Hatch acknowledged that tech crew takes up a large amount of time, yet she still finds joy in participating in other extracurriculars. She loves playing casual soccer and playing Minecraft Legend of Zelda, Breath of the Wildor Dungeons, and Dragons with her younger brother.

Despite the time commitment, Hatch is still very passionate about stage crew and finds even the more challenging aspects of stage crew enjoyable. 

“Tech Crew is a fun management puzzle, finding out how to organize people and organize the props, and there are a lot of moving pieces. It’s interesting because everyone in working towards a single goal, and everyone has their jobs and the little puzzles that they have to deal with,” said Hatch.

Throughout her high school theater career, Hatch has learned to think on her feet, from finding a way to fit in a quick costume change all the way to moving set pieces onto the stage. Despite the difficulties, her fondest moments of theater remain the ones where she is forced to adapt.

“During Something Rotten rehearsal,  we were discussing how to reveal some colorful skirts. It was complicated for me due to trying to manage the rehearsal of dance moves while also explaining and puzzling out how the costume reveal should work. That was one day where I just had to do my best even without a full plan,” said Hatch.

Through her many roles and her interactions with teachers and peers, Hatch has learned the importance of being reliable, knowing what’s going on, being honest, and doing her part. 

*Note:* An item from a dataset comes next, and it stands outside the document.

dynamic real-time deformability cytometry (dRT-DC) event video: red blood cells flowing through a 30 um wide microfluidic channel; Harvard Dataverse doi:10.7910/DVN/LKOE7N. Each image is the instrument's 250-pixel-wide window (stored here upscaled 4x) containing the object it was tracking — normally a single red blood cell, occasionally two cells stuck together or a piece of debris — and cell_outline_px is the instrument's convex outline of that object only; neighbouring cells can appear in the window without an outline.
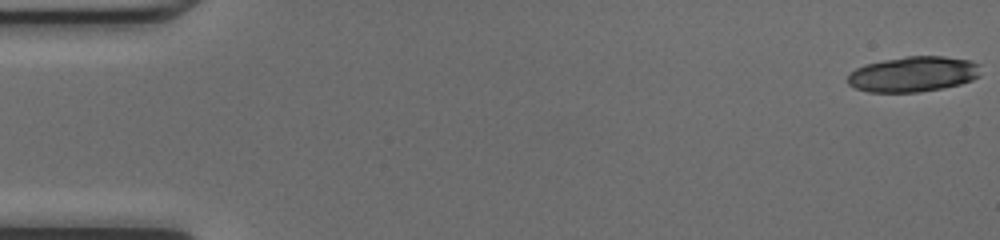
{"species": "common noctule bat (a hibernating species)", "species_latin": "Nyctalus noctula", "temperature_condition": "cold", "stored_images_in_passage": 17, "camera_frame_rate_fps": 3000, "um_per_image_px": 0.085, "animal": {"sex": "female", "body_mass_g": 17.0, "forearm_length_mm": 48.0}, "frame": {"image": 1, "passage_image": 1, "time_ms": 0.0, "image_size_px": [1000, 240], "cell_outline_px": [[980, 76], [972, 80], [960, 84], [920, 92], [868, 92], [856, 88], [848, 84], [848, 72], [864, 64], [884, 60], [908, 56], [944, 56], [972, 60], [980, 64]], "centroid_in_image_um": [77.63, 6.29], "position_along_channel_um": 7.4, "area_um2": 27.63}}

“The skills I gained from stage managing are going to stick with me throughout my life. I learned how to manage people, schedules, and space. I learned how to communicate and give instructions. I learned the importance and difficulties of working with others. I learned how to be confident that I belonged, to take my role and own it.” she said.

Hatch will be attending Worcester Polytechnic Institute in the fall to study Video Game Development and Computer Science.